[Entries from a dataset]
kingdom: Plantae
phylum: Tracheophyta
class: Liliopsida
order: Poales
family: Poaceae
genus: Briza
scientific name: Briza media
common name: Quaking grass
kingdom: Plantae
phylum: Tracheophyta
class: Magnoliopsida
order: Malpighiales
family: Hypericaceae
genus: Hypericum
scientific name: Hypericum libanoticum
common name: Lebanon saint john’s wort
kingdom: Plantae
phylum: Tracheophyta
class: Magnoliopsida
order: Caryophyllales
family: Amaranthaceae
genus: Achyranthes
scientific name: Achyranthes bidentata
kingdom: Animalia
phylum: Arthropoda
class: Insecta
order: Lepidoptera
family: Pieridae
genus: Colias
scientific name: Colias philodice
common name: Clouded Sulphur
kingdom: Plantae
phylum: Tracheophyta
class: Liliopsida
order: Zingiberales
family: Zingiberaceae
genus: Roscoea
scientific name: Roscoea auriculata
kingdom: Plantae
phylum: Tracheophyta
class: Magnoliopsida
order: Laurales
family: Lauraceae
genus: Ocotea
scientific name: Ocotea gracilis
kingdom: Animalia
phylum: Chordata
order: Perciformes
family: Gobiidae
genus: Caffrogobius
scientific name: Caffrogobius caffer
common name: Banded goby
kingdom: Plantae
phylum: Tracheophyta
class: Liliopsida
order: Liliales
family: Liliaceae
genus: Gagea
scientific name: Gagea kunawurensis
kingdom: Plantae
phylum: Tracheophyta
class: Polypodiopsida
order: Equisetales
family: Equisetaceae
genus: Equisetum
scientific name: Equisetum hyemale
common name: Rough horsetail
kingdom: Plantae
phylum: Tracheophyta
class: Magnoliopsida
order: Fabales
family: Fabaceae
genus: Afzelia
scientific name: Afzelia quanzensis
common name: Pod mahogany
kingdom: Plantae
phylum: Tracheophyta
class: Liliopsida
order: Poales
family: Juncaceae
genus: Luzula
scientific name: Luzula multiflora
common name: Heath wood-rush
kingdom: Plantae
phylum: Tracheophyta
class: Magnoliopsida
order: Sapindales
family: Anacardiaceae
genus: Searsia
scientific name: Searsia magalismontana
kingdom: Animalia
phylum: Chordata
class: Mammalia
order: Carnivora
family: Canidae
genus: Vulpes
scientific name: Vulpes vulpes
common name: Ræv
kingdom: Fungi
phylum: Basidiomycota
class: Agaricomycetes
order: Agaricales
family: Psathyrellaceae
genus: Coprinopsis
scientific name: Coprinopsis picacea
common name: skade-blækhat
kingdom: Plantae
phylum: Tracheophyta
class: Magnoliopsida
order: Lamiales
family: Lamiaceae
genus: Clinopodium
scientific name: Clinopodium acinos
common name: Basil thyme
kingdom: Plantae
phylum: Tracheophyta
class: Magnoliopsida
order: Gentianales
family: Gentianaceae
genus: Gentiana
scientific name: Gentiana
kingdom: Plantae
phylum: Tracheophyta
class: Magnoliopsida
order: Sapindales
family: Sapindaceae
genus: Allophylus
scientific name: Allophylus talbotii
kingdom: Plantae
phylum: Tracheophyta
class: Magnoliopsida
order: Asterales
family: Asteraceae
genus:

> _WHAT IS REQUIRED_
Copy every line of the entries above word for word, with nothing changed, left out, or added.

> _WORKED SOLUTION_
kingdom: Plantae
phylum: Tracheophyta
class: Liliopsida
order: Poales
family: Poaceae
genus: Briza
scientific name: Briza media
common name: Quaking grass
kingdom: Plantae
phylum: Tracheophyta
class: Magnoliopsida
order: Malpighiales
family: Hypericaceae
genus: Hypericum
scientific name: Hypericum libanoticum
common name: Lebanon saint john’s wort
kingdom: Plantae
phylum: Tracheophyta
class: Magnoliopsida
order: Caryophyllales
family: Amaranthaceae
genus: Achyranthes
scientific name: Achyranthes bidentata
kingdom: Animalia
phylum: Arthropoda
class: Insecta
order: Lepidoptera
family: Pieridae
genus: Colias
scientific name: Colias philodice
common name: Clouded Sulphur
kingdom: Plantae
phylum: Tracheophyta
class: Liliopsida
order: Zingiberales
family: Zingiberaceae
genus: Roscoea
scientific name: Roscoea auriculata
kingdom: Plantae
phylum: Tracheophyta
class: Magnoliopsida
order: Laurales
family: Lauraceae
genus: Ocotea
scientific name: Ocotea gracilis
kingdom: Animalia
phylum: Chordata
order: Perciformes
family: Gobiidae
genus: Caffrogobius
scientific name: Caffrogobius caffer
common name: Banded goby
kingdom: Plantae
phylum: Tracheophyta
class: Liliopsida
order: Liliales
family: Liliaceae
genus: Gagea
scientific name: Gagea kunawurensis
kingdom: Plantae
phylum: Tracheophyta
class: Polypodiopsida
order: Equisetales
family: Equisetaceae
genus: Equisetum
scientific name: Equisetum hyemale
common name: Rough horsetail
kingdom: Plantae
phylum: Tracheophyta
class: Magnoliopsida
order: Fabales
family: Fabaceae
genus: Afzelia
scientific name: Afzelia quanzensis
common name: Pod mahogany
kingdom: Plantae
phylum: Tracheophyta
class: Liliopsida
order: Poales
family: Juncaceae
genus: Luzula
scientific name: Luzula multiflora
common name: Heath wood-rush
kingdom: Plantae
phylum: Tracheophyta
class: Magnoliopsida
order: Sapindales
family: Anacardiaceae
genus: Searsia
scientific name: Searsia magalismontana
kingdom: Animalia
phylum: Chordata
class: Mammalia
order: Carnivora
family: Canidae
genus: Vulpes
scientific name: Vulpes vulpes
common name: Ræv
kingdom: Fungi
phylum: Basidiomycota
class: Agaricomycetes
order: Agaricales
family: Psathyrellaceae
genus: Coprinopsis
scientific name: Coprinopsis picacea
common name: skade-blækhat
kingdom: Plantae
phylum: Tracheophyta
class: Magnoliopsida
order: Lamiales
family: Lamiaceae
genus: Clinopodium
scientific name: Clinopodium acinos
common name: Basil thyme
kingdom: Plantae
phylum: Tracheophyta
class: Magnoliopsida
order: Gentianales
family: Gentianaceae
genus: Gentiana
scientific name: Gentiana
kingdom: Plantae
phylum: Tracheophyta
class: Magnoliopsida
order: Sapindales
family: Sapindaceae
genus: Allophylus
scientific name: Allophylus talbotii
kingdom: Plantae
phylum: Tracheophyta
class: Magnoliopsida
order: Asterales
family: Asteraceae
genus:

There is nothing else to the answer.